#### Source text ####

When I went to check my mail this morning, there was a lot less than I thought there should be. That is, there was no new email, not even spam. This never happens, because I get so much spam and list mail that there's always something there.
I did some investigation and found that postfix was running everything through
clamav as configured, but clamav was rejecting everything as having a virus. Even text messages with no attachment!
When I integrated clamscan into postfix, I used a
postfix after-queue content filter script. That example shows filter processing as:
filter <in.$$
That redirects the temporary file
in.$$ to the filter's stdin for processing. So my script reads:
/usr/local/bin/clamscan -d /var/lib/clamav <in.$$
Looks ok, right? Well, clamscan doesn't support redirecting content into its stdin. Instead, when run without arguments it ignores stdin and processes everything in the current directory. Since the current directory is the temporary filter queue directory, no problem. (Well almost; there is also a race condition if two scans are running simultaneously and one is a virus - the other will be thought to be a virus too.)

#### Listed entries ####

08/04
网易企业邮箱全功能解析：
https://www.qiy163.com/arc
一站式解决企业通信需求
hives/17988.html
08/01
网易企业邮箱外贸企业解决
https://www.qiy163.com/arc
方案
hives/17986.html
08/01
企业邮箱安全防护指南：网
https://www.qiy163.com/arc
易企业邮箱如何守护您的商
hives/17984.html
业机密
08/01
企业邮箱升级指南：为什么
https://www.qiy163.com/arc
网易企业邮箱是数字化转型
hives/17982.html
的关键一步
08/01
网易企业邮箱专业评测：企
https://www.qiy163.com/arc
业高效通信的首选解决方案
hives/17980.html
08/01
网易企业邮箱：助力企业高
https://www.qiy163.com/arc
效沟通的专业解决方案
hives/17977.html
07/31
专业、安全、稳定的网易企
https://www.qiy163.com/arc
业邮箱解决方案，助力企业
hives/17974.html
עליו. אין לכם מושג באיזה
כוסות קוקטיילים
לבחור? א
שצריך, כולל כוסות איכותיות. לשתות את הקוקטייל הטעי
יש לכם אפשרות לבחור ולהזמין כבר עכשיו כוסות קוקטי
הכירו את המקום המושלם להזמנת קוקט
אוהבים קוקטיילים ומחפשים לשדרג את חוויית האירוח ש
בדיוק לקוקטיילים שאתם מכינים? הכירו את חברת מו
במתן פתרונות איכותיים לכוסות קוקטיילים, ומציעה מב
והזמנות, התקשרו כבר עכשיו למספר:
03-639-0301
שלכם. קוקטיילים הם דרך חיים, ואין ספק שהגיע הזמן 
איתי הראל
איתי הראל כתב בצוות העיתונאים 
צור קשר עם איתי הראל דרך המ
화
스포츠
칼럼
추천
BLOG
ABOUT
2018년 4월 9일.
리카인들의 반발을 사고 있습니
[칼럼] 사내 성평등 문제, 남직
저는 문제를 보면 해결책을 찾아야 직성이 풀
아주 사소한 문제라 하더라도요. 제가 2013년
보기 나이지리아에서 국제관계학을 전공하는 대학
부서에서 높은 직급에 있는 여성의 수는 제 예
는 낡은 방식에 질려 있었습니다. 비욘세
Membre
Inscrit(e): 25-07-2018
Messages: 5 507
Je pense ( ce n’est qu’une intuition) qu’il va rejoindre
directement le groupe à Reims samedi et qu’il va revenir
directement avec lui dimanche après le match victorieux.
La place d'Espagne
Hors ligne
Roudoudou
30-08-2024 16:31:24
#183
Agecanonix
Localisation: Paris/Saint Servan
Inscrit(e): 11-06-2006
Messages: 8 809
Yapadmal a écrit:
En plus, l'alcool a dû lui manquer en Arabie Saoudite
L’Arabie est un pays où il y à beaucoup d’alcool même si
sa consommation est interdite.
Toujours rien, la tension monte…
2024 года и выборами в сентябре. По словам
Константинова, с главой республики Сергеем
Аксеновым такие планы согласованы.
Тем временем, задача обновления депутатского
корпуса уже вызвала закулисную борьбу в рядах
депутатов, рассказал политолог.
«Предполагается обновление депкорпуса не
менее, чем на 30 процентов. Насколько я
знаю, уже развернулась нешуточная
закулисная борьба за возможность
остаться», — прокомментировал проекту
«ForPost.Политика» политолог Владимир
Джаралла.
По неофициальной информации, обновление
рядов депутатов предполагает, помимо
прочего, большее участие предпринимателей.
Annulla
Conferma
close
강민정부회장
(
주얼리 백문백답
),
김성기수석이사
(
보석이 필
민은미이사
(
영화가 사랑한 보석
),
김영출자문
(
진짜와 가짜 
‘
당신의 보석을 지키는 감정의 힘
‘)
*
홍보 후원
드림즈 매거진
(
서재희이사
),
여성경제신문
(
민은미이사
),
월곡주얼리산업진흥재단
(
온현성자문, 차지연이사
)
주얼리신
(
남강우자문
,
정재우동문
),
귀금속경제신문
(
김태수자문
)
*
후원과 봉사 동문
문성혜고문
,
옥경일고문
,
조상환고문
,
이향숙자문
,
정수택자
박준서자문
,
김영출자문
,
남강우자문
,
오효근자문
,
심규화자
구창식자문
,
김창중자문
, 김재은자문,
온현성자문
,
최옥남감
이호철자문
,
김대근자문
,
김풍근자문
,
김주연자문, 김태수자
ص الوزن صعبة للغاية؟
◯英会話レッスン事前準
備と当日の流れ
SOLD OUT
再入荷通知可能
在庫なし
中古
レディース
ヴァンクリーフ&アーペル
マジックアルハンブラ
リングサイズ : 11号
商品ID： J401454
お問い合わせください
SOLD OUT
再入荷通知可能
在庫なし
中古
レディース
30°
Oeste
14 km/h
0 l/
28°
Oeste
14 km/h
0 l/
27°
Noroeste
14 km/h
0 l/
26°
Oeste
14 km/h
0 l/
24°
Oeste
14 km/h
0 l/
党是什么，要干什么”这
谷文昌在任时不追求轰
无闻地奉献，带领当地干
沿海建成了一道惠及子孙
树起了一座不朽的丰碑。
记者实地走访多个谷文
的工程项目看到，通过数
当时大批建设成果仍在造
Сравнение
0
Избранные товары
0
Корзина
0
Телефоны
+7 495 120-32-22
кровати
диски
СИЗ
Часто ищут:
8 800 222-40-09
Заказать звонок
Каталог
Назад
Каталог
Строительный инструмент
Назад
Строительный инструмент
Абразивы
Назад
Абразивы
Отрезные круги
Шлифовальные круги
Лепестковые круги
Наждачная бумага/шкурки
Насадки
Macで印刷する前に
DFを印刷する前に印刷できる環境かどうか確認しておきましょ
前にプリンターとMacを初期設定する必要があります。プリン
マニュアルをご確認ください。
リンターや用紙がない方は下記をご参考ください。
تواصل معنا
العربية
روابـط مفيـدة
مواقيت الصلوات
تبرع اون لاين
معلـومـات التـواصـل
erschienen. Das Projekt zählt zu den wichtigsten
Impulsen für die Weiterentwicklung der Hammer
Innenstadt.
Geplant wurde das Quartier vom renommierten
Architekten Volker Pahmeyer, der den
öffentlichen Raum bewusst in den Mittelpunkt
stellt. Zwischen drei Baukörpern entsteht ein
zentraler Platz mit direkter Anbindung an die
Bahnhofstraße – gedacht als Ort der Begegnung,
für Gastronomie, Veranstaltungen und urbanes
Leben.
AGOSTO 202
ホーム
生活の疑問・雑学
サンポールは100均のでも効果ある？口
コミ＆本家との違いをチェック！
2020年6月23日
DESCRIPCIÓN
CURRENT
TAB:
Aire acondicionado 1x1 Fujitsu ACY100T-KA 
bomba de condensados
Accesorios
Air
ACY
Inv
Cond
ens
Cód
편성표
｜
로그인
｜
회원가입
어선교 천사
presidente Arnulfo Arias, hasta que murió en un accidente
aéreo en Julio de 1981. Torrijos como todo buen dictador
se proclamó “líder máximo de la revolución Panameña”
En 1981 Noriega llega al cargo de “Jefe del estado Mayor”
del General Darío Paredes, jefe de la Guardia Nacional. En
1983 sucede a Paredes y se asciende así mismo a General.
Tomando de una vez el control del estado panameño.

####

__What this exercise asks__.
(a) Rewrite the post about the mail filter from "When I integrated" to "a virus too.)", putting "clamdscan" in place of "clamscan".
(b) In the post about the mail filter, what does clamscan process when it is run without arguments?
(c) Continue the post about the mail filter, starting after its final sentence.
The rows have no role in this work.

__Results for the exercise__.
(a)
When I integrated clamdscan into postfix, I used a
postfix after-queue content filter script. That example shows filter processing as:
filter <in.$$
That redirects the temporary file
in.$$ to the filter's stdin for processing. So my script reads:
/usr/local/bin/clamdscan -d /var/lib/clamav <in.$$
Looks ok, right? Well, clamdscan doesn't support redirecting content into its stdin. Instead, when run without arguments it ignores stdin and processes everything in the current directory. Since the current directory is the temporary filter queue directory, no problem. (Well almost; there is also a race condition if two scans are running simultaneously and one is a virus - the other will be thought to be a virus too.)

(b) It ignores stdin and processes everything in the current directory.

(c)
Upon further investigation, I found that sometime last evening clamscan had crashed and left a
clamscan.core file in the filter working directory. The problem here is that the clamscan core file
is itself identified as a virus! While clamscan is running, it contains virus signatures in memory which are then written to disk if it dumps core.
I fixed this problem by changing my clamscan line to:
/usr/local/bin/clamscan -d /var/lib/clamav in.$$
A subtle change but it makes all the difference.
(I don't know why clamscan dumped core. At least if it happens again, it won't cause me to lose 11 hours of email.)